Lower premiums. Taxpayer savings. Money going to citizens instead of corporations.

That’s the trifecta Democrats claim to want but never deliver.

“Bigger Than Obamacare”

Then-Senator Mike Braun said in 2024 that codifying Trump’s healthcare price transparency rules would be “bigger than Obamacare.”

He might be right.

Obamacare expanded coverage but did nothing to control costs. Premiums skyrocketed. Deductibles became unaffordable. Americans had “insurance” they couldn’t actually use.

Trump’s approach attacks the cost problem directly. Lower drug prices through international parity. Direct subsidies to citizens. Transparency that forces competition.

If it works, it would actually make healthcare affordable — something Obamacare promised but never delivered.

Who Opposes This

Watch who comes out against the Great Healthcare Plan.

Insurance companies that profit from the current system.

Pharmaceutical companies charging Americans more than anyone else.

PBMs whose entire business model depends on opacity and kickbacks.

Democrats who claim to support lower drug prices but take millions from pharma lobbyists.

The opposition will tell you everything you need to know about who benefits from the status quo.

The Political Battle

Senate Democrats previously objected to cost-sharing reduction payments in the Big Beautiful Bill, claiming it violated the Byrd Rule.

They’ll find procedural objections to this plan too. They always do when reforms threaten their donor base.

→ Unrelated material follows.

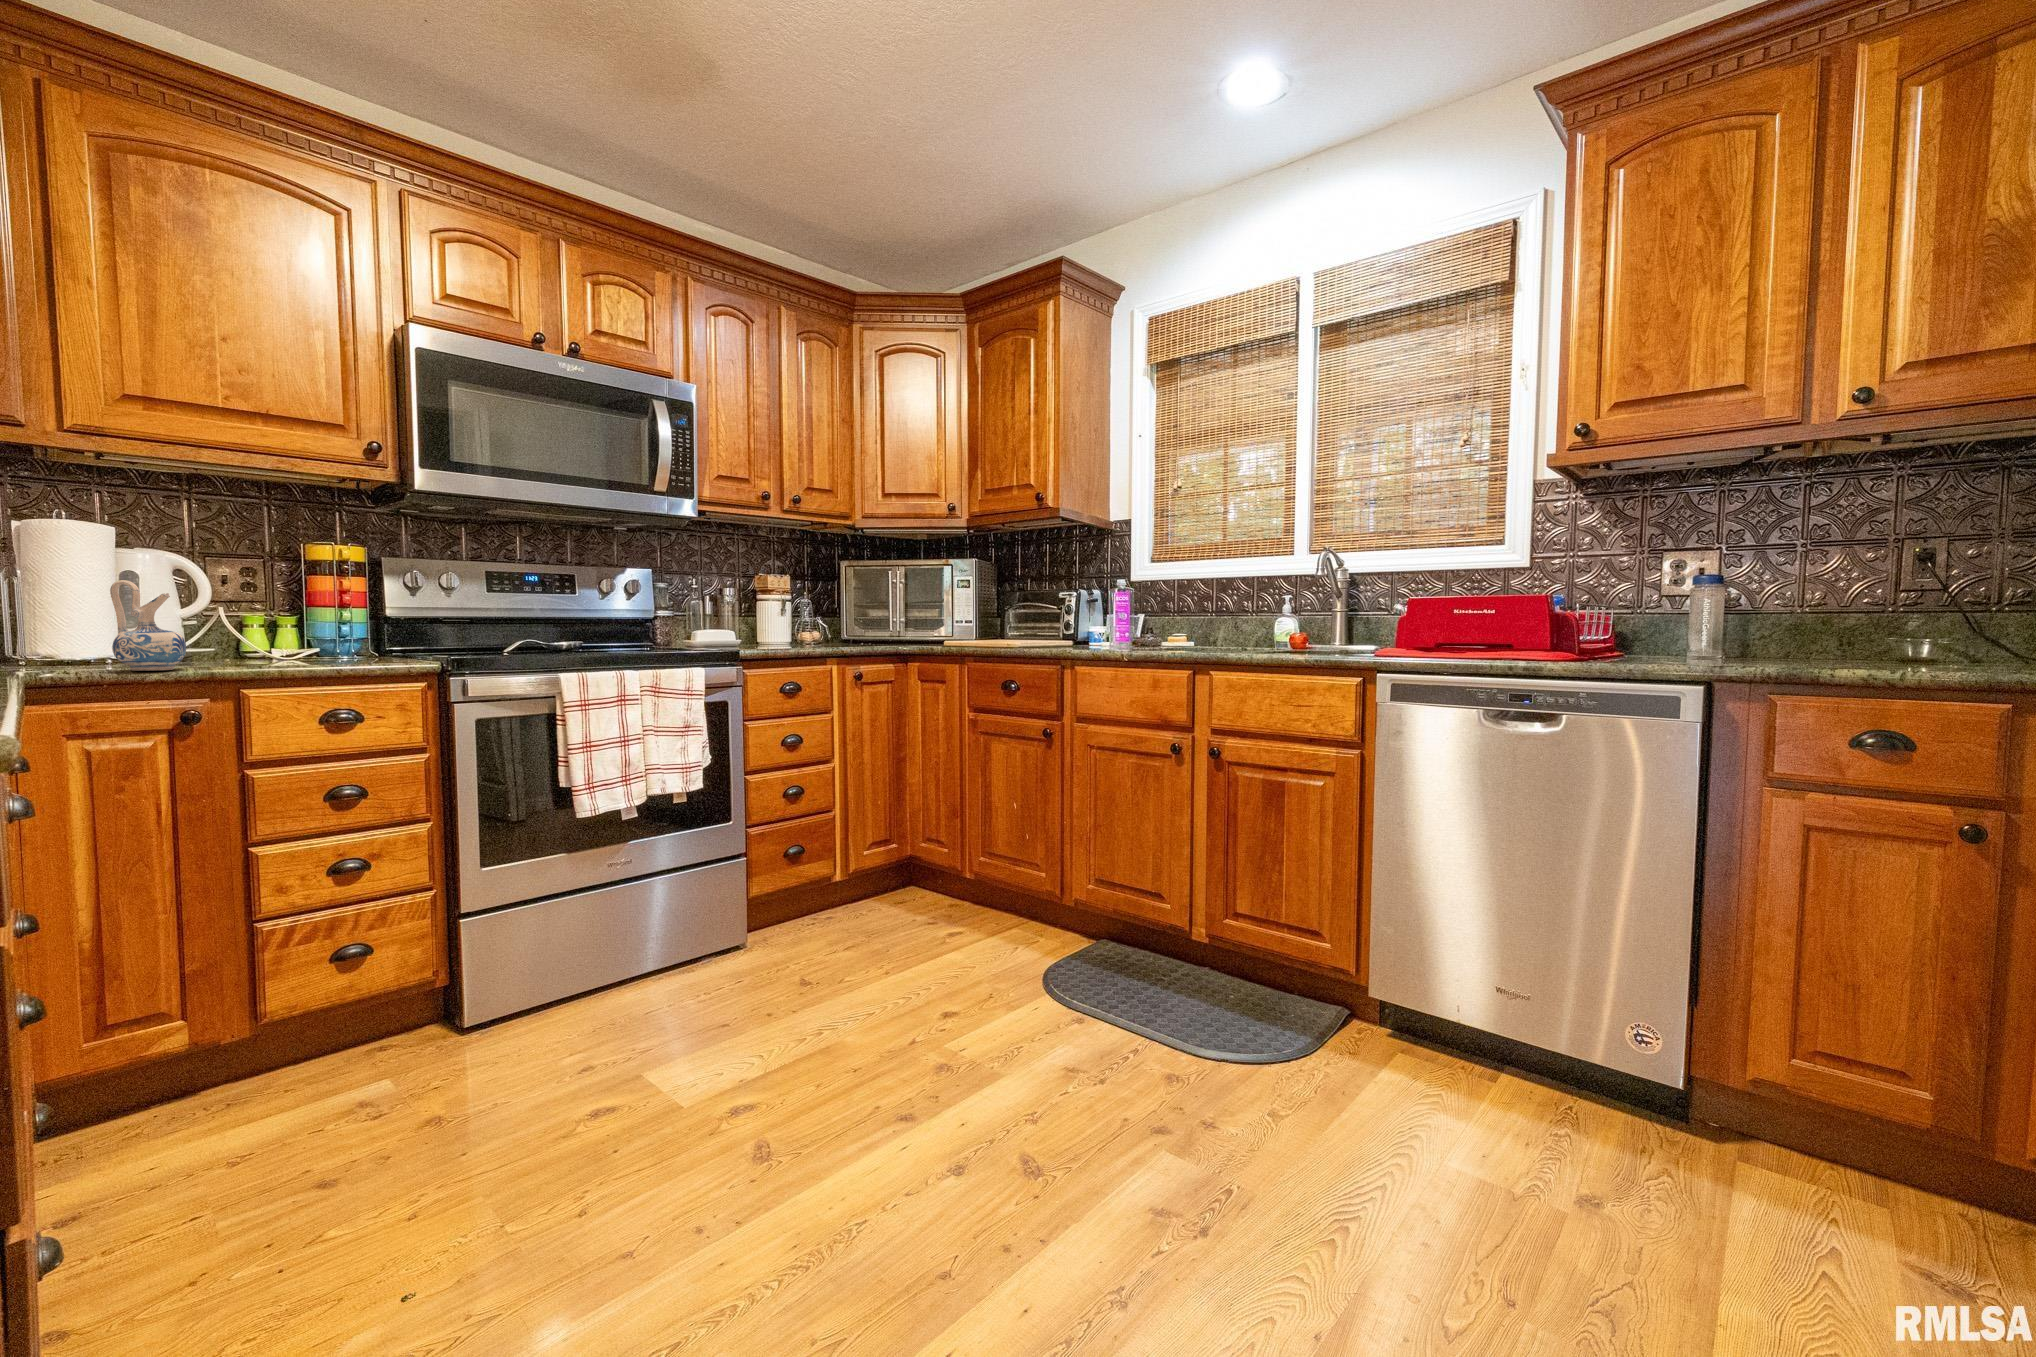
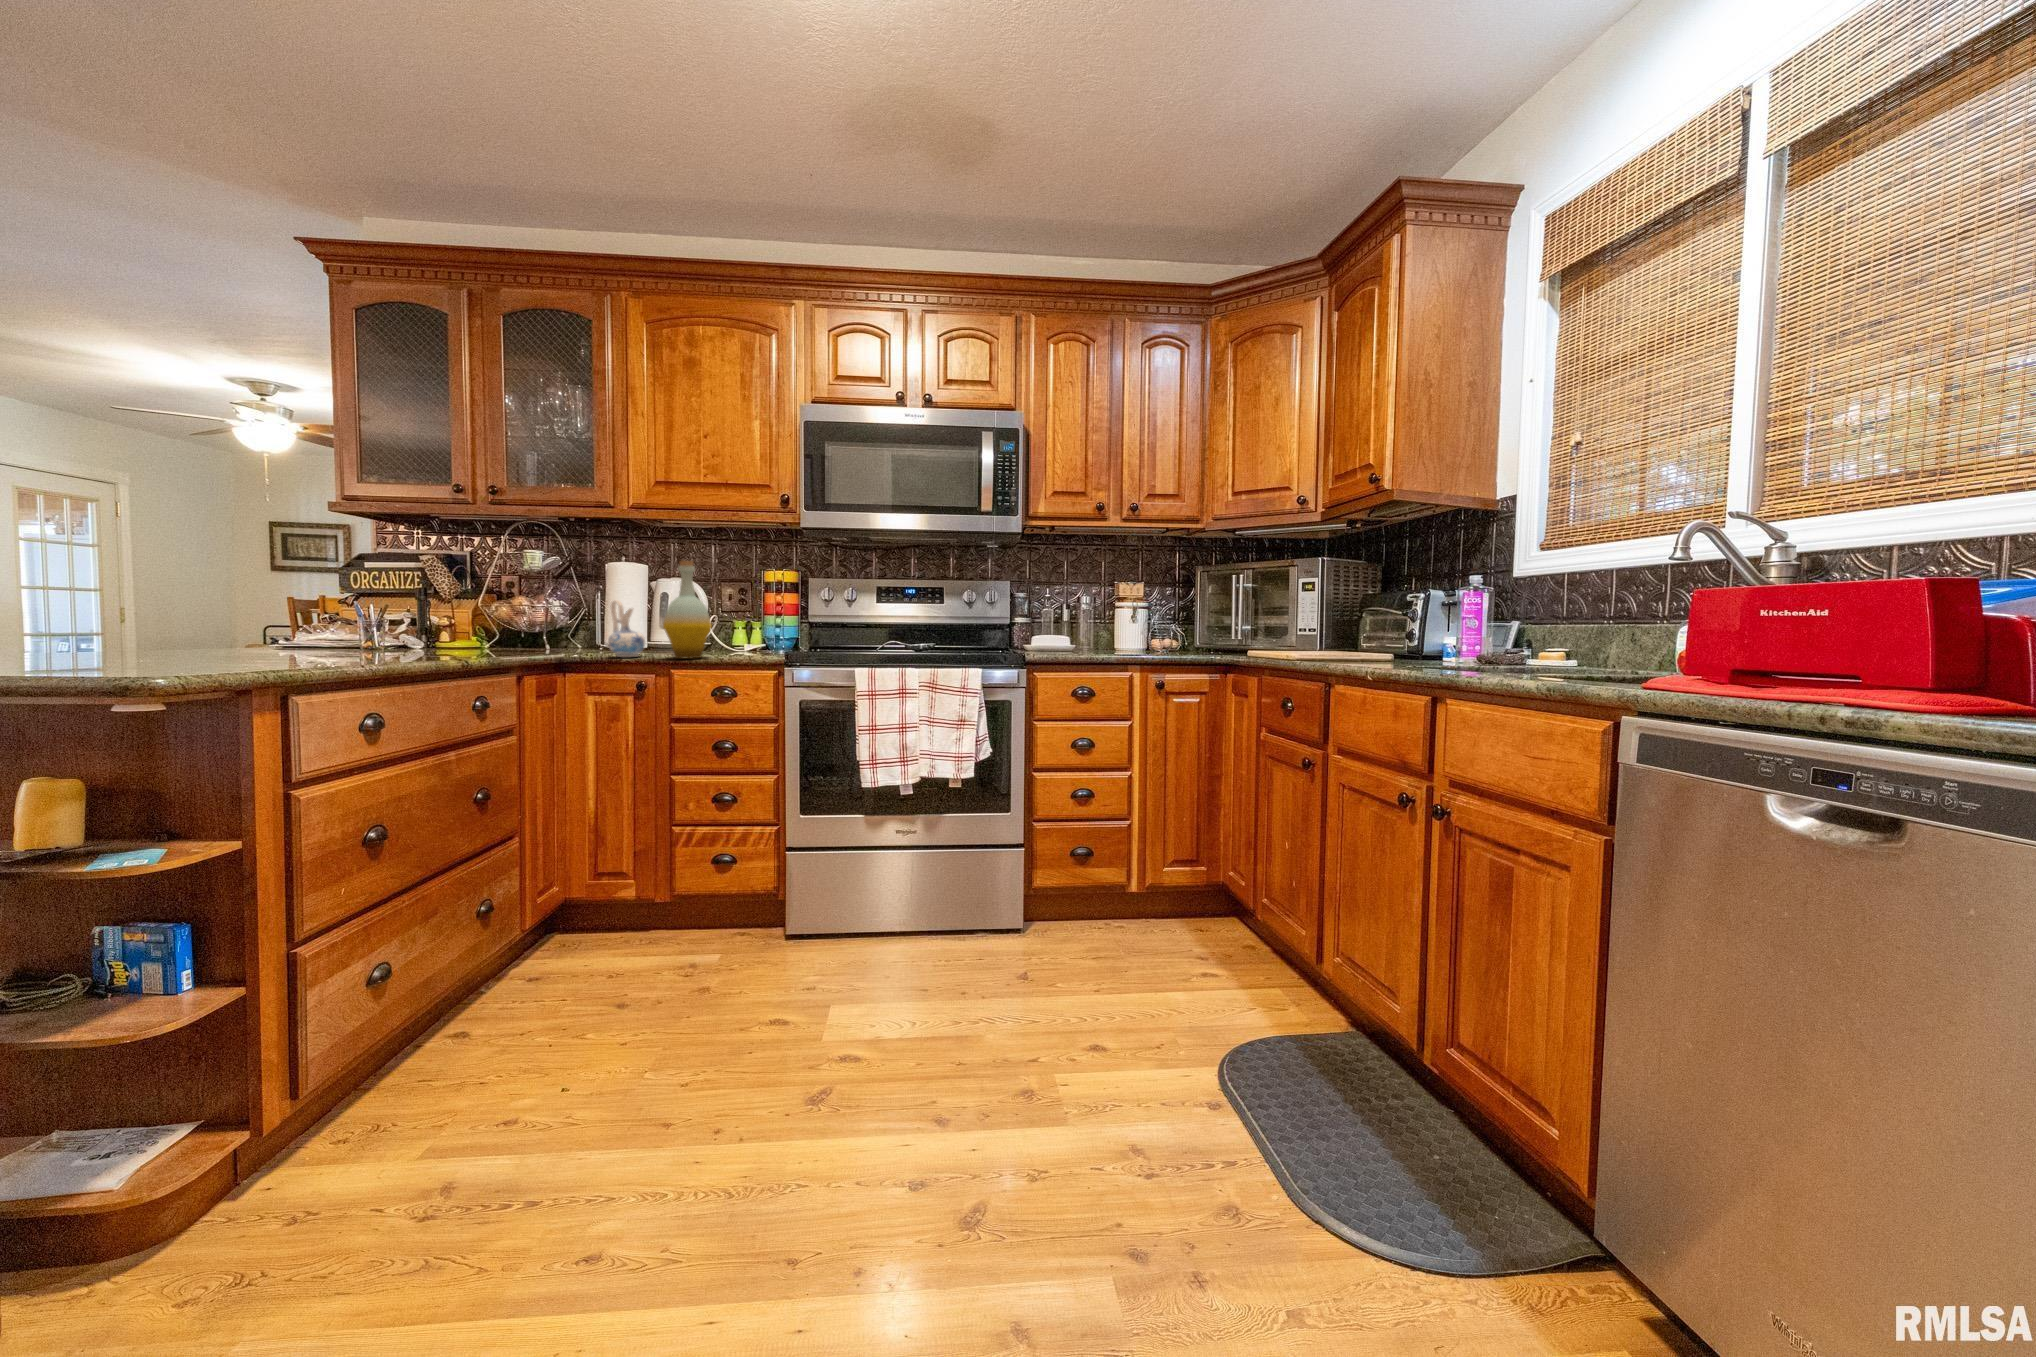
bottle: none [242,526,329,669] -> present [663,561,712,658]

But Trump is framing the issue clearly: money to corporations versus money to citizens. Insurance company profits versus patient choice. Hidden pricing versus transparency.

Those are winning arguments. Democrats will struggle to explain why they oppose sending subsidy money directly to Americans.

What Happens Next

The plan needs Congressional action to become law.

Republicans control both chambers. The policy substance is popular. The political framing favors Trump.

The question is whether enough Republicans will resist insurance and pharma lobbying to actually pass it.

Trump is betting Americans want lower prices more than corporations want higher profits.

Given what families are paying for healthcare, that seems like a safe bet.

The Great Healthcare Plan puts money in your pocket instead of insurance company coffers.

Now we’ll see if Congress has the courage to make it law.